Ashley Jones said: “I wanted to become a Monitor Farm host because I’ve found the experience at other Monitor Farms very enjoyable. I’ve learnt something new every meeting and I like to be able to get into discussions with other people in the trade and fellow farmers.
“I also feel that every day is a school day and there is always something to learn, so what’s better than getting involved and having a group of farmers on my farm suggesting ideas and sharing their experiences.”
He said: “I’m always looking to experiment, to learn something new and to better our farm.”
Farm: 190 ha, 97 ha arable – family farm
Soil: light soil on shillet and heavy clay
Arable rotation: winter wheat, winter oats, winter barley, spring barley, maize
Machinery and cultivations: All owned and operations done in house. 75% ploughed and 25% min tilled all followed with a power harrow disc drill combination
Marketing and Storage: All grains stored until sold.
Livestock: 200 head of beef (including 50 suckler cows), 200 ewes (North Country and Suffolk mules); all lamb and beef finished.

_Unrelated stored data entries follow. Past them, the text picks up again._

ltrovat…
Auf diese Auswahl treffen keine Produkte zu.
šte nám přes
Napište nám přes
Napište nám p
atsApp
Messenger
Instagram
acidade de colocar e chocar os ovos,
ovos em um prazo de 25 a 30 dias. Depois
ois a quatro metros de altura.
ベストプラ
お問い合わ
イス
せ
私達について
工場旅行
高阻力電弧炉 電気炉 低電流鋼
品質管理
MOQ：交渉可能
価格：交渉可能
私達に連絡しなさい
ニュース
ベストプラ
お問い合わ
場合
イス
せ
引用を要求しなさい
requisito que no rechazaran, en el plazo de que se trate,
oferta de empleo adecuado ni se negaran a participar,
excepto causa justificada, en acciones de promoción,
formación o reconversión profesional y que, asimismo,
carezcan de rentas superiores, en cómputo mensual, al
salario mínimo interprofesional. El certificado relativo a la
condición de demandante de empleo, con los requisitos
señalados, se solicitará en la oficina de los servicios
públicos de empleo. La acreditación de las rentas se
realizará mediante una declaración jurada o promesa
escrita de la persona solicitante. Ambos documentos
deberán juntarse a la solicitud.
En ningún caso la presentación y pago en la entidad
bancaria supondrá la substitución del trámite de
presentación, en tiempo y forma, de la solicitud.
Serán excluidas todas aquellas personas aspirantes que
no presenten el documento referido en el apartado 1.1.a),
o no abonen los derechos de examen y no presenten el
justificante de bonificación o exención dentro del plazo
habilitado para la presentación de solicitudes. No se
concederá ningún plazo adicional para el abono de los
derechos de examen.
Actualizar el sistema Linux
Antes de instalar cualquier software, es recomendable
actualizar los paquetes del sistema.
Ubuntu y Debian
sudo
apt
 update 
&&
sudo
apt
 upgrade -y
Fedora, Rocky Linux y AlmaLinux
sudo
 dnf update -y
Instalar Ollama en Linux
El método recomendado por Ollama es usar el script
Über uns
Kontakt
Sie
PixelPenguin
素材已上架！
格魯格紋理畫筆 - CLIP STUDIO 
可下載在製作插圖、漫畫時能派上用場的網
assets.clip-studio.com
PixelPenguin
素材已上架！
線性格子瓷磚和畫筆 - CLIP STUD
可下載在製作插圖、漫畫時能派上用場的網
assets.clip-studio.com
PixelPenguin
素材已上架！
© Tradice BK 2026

Diversification: Christmas trees, maize maze
A vital part of the Monitor Farm programme is the benchmarking, where a small group of farmers get together to compare, confidentially, their operating costs and learn where their own strengths and weaknesses are.
Ashley said: “We have been doing benchmarking for four years now and we get on well with it. I find it a handy tool to know and compare our costs.”
After the three years of the Monitor Farm, Ashley hopes to have learned from other farmers and people in the trade, as well as have carried out some farm-scale crop trials.
“Get involved with Monitor Farms! The meetings are always very well planned with excellent speakers and great discussions as a group at the end of meetings.”